> _TASK DETAILS_: Output only the lines below that start at the line containing "E-MAIL: OFFICE(AT)FIL-LUGE.ORG" and end at the line containing "entire setup process.", with both ends kept.

** EXTRACTED RECORDS follows **

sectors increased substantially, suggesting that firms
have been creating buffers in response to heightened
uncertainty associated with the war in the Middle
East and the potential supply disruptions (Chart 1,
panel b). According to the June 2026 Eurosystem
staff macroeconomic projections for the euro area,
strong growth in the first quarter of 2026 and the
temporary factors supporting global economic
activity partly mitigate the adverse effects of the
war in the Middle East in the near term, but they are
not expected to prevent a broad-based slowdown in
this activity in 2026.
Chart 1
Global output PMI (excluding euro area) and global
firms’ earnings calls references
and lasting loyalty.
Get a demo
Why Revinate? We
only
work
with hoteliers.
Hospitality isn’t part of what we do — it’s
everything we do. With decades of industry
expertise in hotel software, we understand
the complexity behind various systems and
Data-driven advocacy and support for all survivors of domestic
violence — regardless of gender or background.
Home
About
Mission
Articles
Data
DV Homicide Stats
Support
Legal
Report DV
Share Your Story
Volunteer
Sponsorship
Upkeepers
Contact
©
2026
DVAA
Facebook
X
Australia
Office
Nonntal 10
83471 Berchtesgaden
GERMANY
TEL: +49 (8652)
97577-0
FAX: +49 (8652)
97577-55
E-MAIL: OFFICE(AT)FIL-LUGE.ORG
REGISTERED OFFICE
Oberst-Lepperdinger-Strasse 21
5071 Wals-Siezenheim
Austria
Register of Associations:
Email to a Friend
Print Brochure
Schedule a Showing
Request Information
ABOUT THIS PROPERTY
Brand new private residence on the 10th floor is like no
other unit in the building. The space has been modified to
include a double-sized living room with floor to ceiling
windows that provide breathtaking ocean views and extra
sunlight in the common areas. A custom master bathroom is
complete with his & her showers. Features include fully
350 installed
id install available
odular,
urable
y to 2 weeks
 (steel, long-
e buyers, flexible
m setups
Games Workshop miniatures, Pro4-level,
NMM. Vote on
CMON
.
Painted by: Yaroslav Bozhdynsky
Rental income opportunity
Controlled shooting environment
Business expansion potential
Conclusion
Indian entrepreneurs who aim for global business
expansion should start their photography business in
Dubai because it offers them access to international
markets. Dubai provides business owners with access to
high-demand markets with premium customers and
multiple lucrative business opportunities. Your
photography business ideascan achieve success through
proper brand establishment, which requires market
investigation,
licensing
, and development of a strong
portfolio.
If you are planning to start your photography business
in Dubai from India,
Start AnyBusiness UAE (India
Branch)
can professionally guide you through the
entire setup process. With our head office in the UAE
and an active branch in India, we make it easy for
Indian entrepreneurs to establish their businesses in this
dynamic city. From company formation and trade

** End of EXTRACTED RECORDS **
** EXTRACTED RECORDS follows **

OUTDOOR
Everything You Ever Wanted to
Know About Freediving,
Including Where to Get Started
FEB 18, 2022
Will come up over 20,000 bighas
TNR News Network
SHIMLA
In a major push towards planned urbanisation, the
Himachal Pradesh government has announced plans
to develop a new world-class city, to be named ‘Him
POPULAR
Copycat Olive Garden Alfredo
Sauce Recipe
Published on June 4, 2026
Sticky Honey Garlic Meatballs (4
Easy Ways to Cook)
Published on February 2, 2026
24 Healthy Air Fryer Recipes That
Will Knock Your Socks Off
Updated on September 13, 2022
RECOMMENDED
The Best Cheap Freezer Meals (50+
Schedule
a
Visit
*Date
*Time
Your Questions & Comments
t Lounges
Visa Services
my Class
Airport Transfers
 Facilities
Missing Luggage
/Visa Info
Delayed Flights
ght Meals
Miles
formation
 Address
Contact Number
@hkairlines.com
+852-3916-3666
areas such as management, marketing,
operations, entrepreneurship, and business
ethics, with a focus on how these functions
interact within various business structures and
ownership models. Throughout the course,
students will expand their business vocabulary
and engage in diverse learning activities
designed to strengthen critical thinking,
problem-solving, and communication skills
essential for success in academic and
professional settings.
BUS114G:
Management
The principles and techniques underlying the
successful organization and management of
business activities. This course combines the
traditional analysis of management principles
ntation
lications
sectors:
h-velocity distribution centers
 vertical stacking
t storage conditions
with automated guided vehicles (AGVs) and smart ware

** End of EXTRACTED RECORDS **

> _WRITTEN RESPONSE_:
E-MAIL: OFFICE(AT)FIL-LUGE.ORG
REGISTERED OFFICE
Oberst-Lepperdinger-Strasse 21
5071 Wals-Siezenheim
Austria
Register of Associations:
Email to a Friend
Print Brochure
Schedule a Showing
Request Information
ABOUT THIS PROPERTY
Brand new private residence on the 10th floor is like no
other unit in the building. The space has been modified to
include a double-sized living room with floor to ceiling
windows that provide breathtaking ocean views and extra
sunlight in the common areas. A custom master bathroom is
complete with his & her showers. Features include fully
350 installed
id install available
odular,
urable
y to 2 weeks
 (steel, long-
e buyers, flexible
m setups
Games Workshop miniatures, Pro4-level,
NMM. Vote on
CMON
.
Painted by: Yaroslav Bozhdynsky
Rental income opportunity
Controlled shooting environment
Business expansion potential
Conclusion
Indian entrepreneurs who aim for global business
expansion should start their photography business in
Dubai because it offers them access to international
markets. Dubai provides business owners with access to
high-demand markets with premium customers and
multiple lucrative business opportunities. Your
photography business ideascan achieve success through
proper brand establishment, which requires market
investigation,
licensing
, and development of a strong
portfolio.
If you are planning to start your photography business
in Dubai from India,
Start AnyBusiness UAE (India
Branch)
can professionally guide you through the
entire setup process. With our head office in the UAE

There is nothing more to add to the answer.